To do:
Below is a text on how Pod defines lines, newlines, and blank lines, followed by data. Continue that text after its final sentence.
BEGIN Text provided
|
Pod is embedded in files, typically Perl source files -- although you can write a file that's
nothing but Pod.
A line in a file consists of zero or more non-newline characters, terminated by either
a newline or the end of the file.
A newline sequence is usually a platform-dependent concept, but Pod parsers should
understand it to mean any of CR (ASCII 13), LF (ASCII 10), or a CRLF (ASCII 13 followed
immediately by ASCII 10), in addition to any other system-specific meaning. The first CR/CRLF/LF
sequence in the file may be used as the basis for identifying the newline sequence for parsing
the rest of the file.
A blank line is a line consisting entirely of zero or more spaces (ASCII 32) or tabs
(ASCII 9), and terminated by a newline or end-of-file. A non-blank line is a line
containing one or more characters other than space or tab (and terminated by a newline or
end-of-file).
(Note: Many older Pod parsers did not accept a line consisting of spaces/tabs and then
a newline as a blank line -- the only lines they considered blank were lines consisting of no
characters at all, terminated by a newline.)
END Text provided
BEGIN Listed records
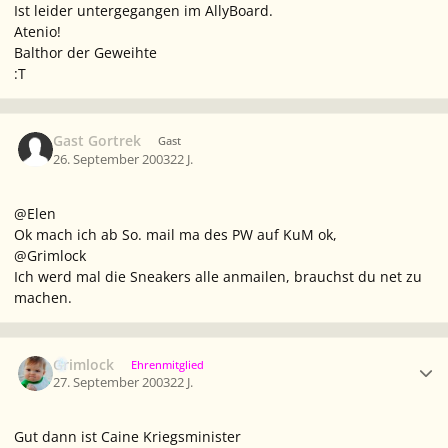
Ist leider untergegangen im AllyBoard.
Atenio!
Balthor der Geweihte
:T
Gast Gortrek
Gast
26. September 2003
22 J.
@Elen
Ok mach ich ab So. mail ma des PW auf KuM ok,
@Grimlock
Ich werd mal die Sneakers alle anmailen, brauchst du net zu
machen.
Ersteller-Statistik
Grimlock
Ehrenmitglied
27. September 2003
22 J.
Gut dann ist Caine Kriegsminister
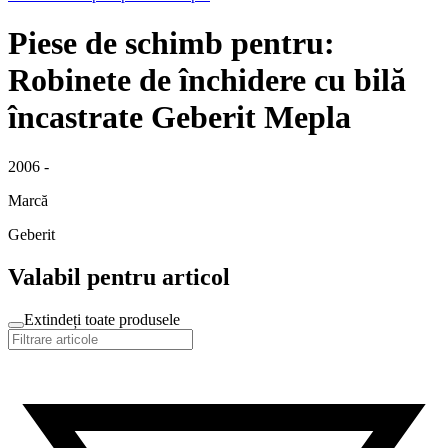
Piese de schimb pentru:
Robinete de închidere cu bilă
încastrate Geberit Mepla
2006 -
Marcă
Geberit
Valabil pentru articol
Extindeți toate produsele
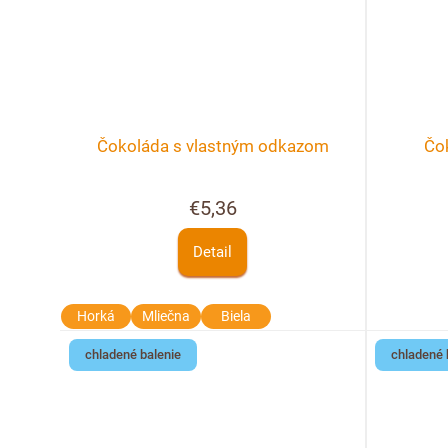
Čokoláda s vlastným odkazom
Čo
€5,36
Detail
Horká
Mliečna
Biela
chladené balenie
chladené 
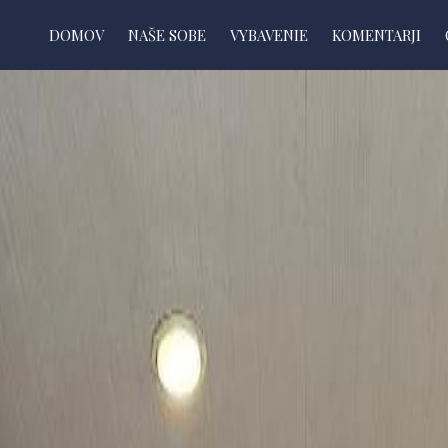
DOMOV
NAŠE SOBE
VYBAVENIE
KOMENTARJI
END Listed records
Your response:
Whitespace is used in this document as a blanket term for spaces, tabs, and newline
sequences. (By itself, this term usually refers to literal whitespace. That is, sequences of
whitespace characters in Pod source, as opposed to "E<32>", which is a
formatting code that denotes a whitespace character.)
A Pod parser is a module meant for parsing Pod (regardless of whether this involves
calling callbacks or building a parse tree or directly formatting it). A Pod formatter
(or Pod translator) is a module or program that converts Pod to some other format (HTML,
plaintext, TeX, PostScript, RTF). A Pod processor might be a formatter or translator, or
might be a program that does something else with the Pod (like wordcounting it, scanning for
index points, etc.).
Pod content is contained in Pod blocks. A Pod block starts with a line that matches
<m/\A=[a-zA-Z]/>, and continues up to the next line that matches m/\A=cut/ --
or up to the end of the file, if there is no m/\A=cut/ line.
Within a Pod block, there are Pod paragraphs. A Pod paragraph consists of non-blank
lines of text, separated by one or more blank lines.
For purposes of Pod processing, there are four types of paragraphs in a Pod block:
-
A command paragraph (also called a "directive"). The first line of this
paragraph must match m/\A=[a-zA-Z]/. Command paragraphs are typically one line,
as in:
But they may span several (non-blank) lines:
=for comment
Hm, I wonder what it would look like if
you tried to write a BNF for Pod from this.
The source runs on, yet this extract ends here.